Whereas earlier, Douglas Knight said, Israel's "tradition process" presupposed that not only Israel's law but its general religious meanings were revised to fit new social situations, and that the people played an indispensable role in that revision, Knight gets at the participatory, tradition-creating process by connecting changes in religious tradition to changes in the revelation of God. First, past tradition provides the framework in terms of which past revelation is understood and present revelation can occur. Secondly, because traditions fit specific situations and because situations are constantly changing, new renditions of the tradition must be made, and, thus, new revelations occur. Thirdly, the new revelations are channeled to the future by a continuity among traditions through time. Of course, none of this implies that revelation is "progressive." (What would progress mean, how would it be even measured, without some fixed standard of meaning, which the tradition process itself makes impossible?) But Knight says that, while not progressive, the tradition process, nevertheless, "creates new meaning" (Knight 19 77:169).

Thus, the Hebrews took their religious identity, not from beyond history, but from within history. It was history that provided both the old traditions and the new, incongruous situations that required new interpretations leading to revised traditions. The new interpretations also were contingent and decisional - in effect, historical. Past revelations were always outrun; new traditions gave new knowledge of God; and, for these reasons, the God of the future was necessarily unknown.

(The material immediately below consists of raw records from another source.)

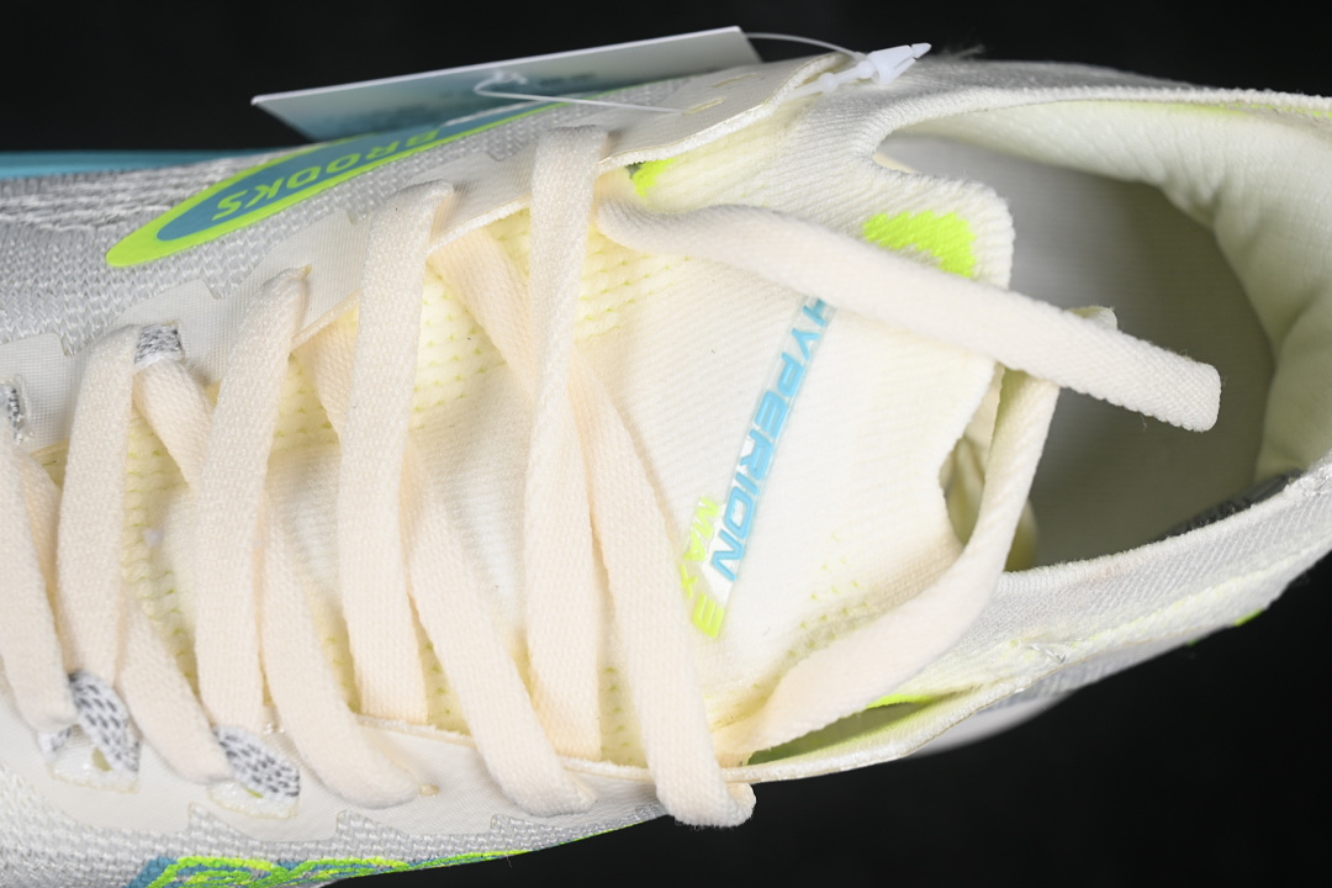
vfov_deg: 18.2
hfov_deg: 27.0
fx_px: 2775
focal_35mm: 75
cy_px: 444
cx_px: 666
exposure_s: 1/80
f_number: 7.1
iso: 160
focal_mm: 50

This traditioning process was sustained, at least partially, in the activities of Jesus and in the early Church. The Jews lived under the domination of the Roman Empire, hoped for the restoration of a political kingdom or the arrival of an eschatological kingdom, and yearned for a viable faith appropriate to these new expectations. Once again, the historical context provided new questions that for some were answered by Jesus as the Christ.

History for the Hebrews can be characterized as a participant theory of history. The person who is historian and believer, the situation, and God conspired together so that old traditions and truths could be revised to answer new problems. None of this is to deny that history has structure, unity or aims, but it affirms that they arise in and are altered as a result of historical participation. Even God is seen as a historical participant, one who makes promises, fulfills promises, reacts in anger, and makes judgments, working within continuities of tradition and breaking continuities of tradition.

To overlook the importance of this historical process, particularly in the modern era, is, von Rad caustically suggests, just what can be expected from the "high-handed methods of pneumatic theology" (von Rad 1955:3) - theology that witnesses to spiritual or ideal truths rather than participates fully in ever-changing historical events and meanings.